(Stated task)
Could you copy out every entry below word for word, leaving the pictures out?

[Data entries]

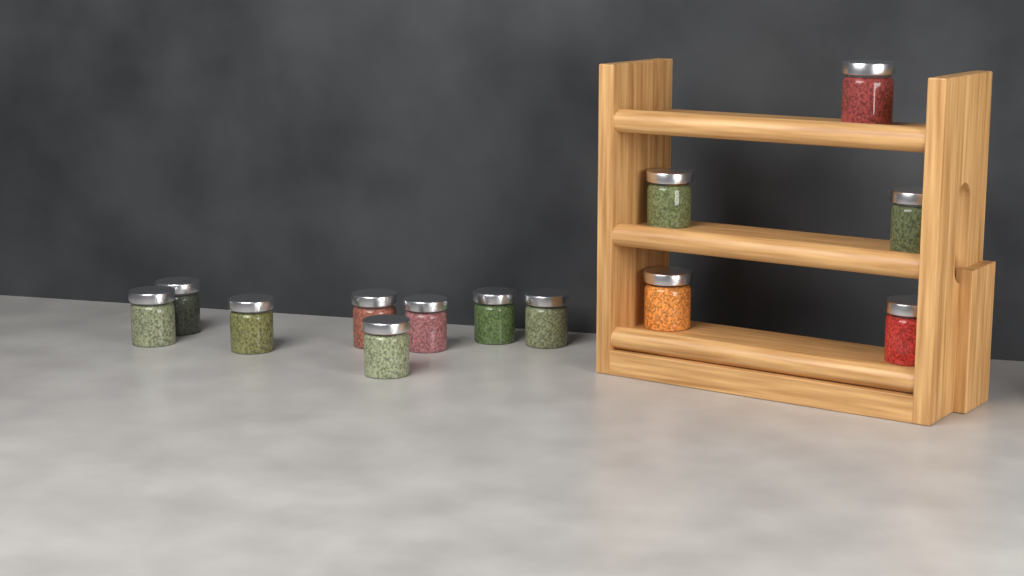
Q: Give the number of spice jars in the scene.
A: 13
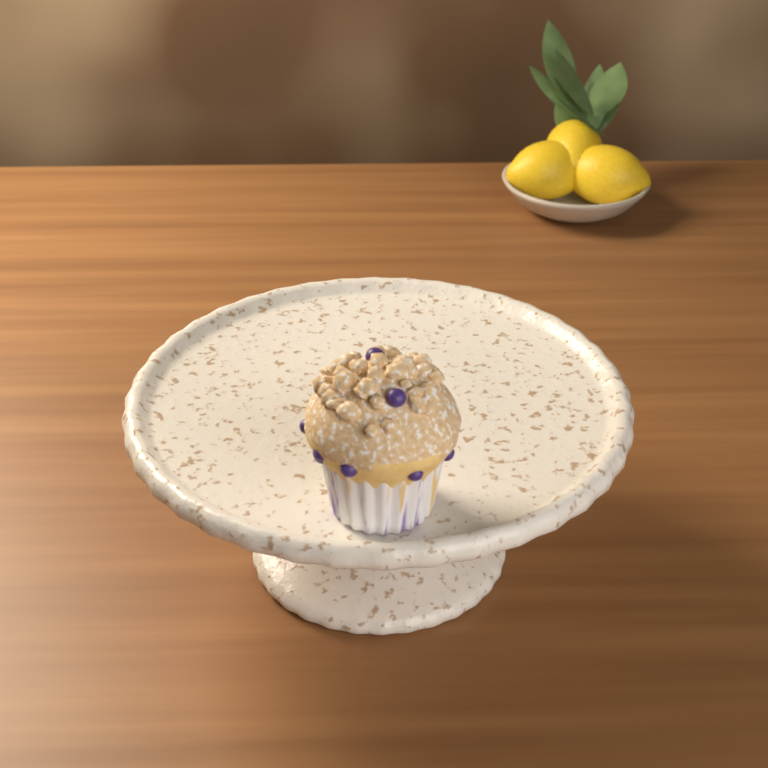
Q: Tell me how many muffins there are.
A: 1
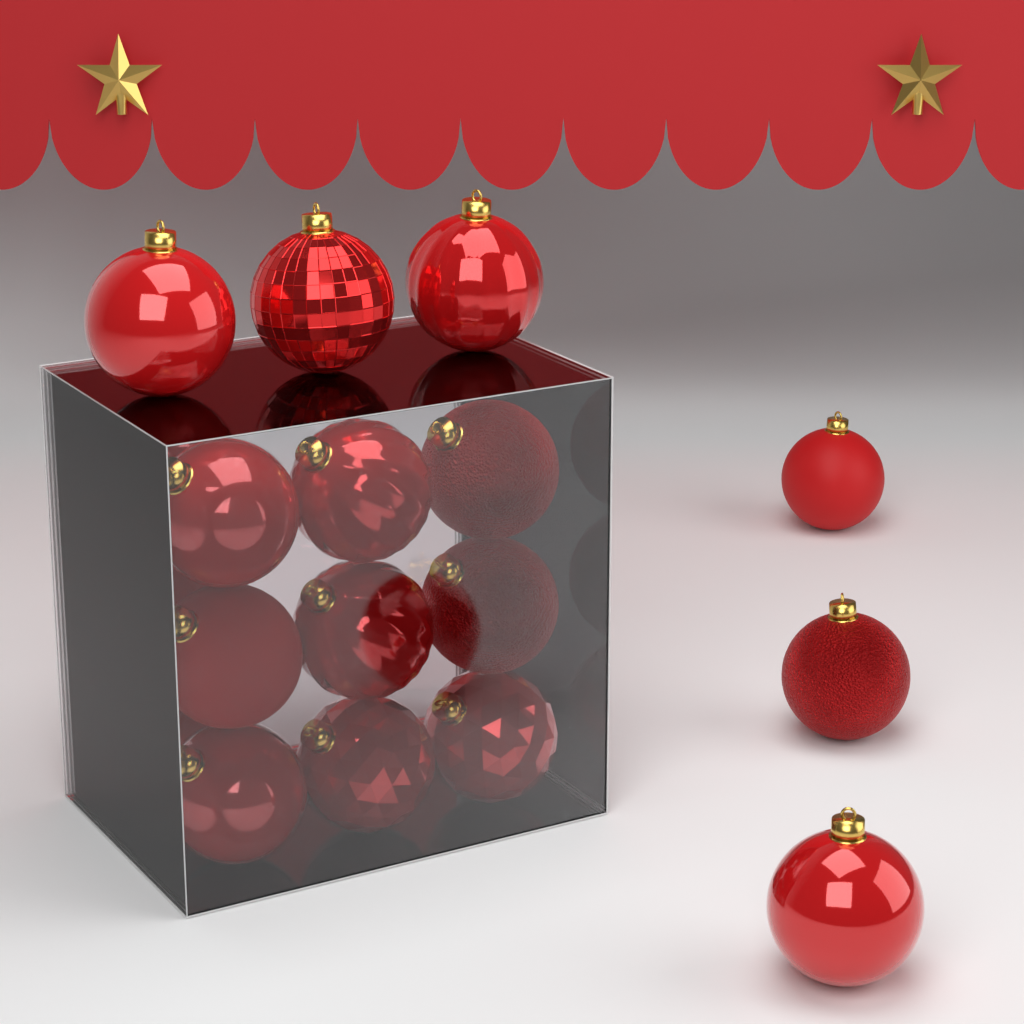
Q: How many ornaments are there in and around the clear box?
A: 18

(Exercise output)
Q: Give the number of spice jars in the scene.
A: 13
Q: Tell me how many muffins there are.
A: 1
Q: How many ornaments are there in and around the clear box?
A: 18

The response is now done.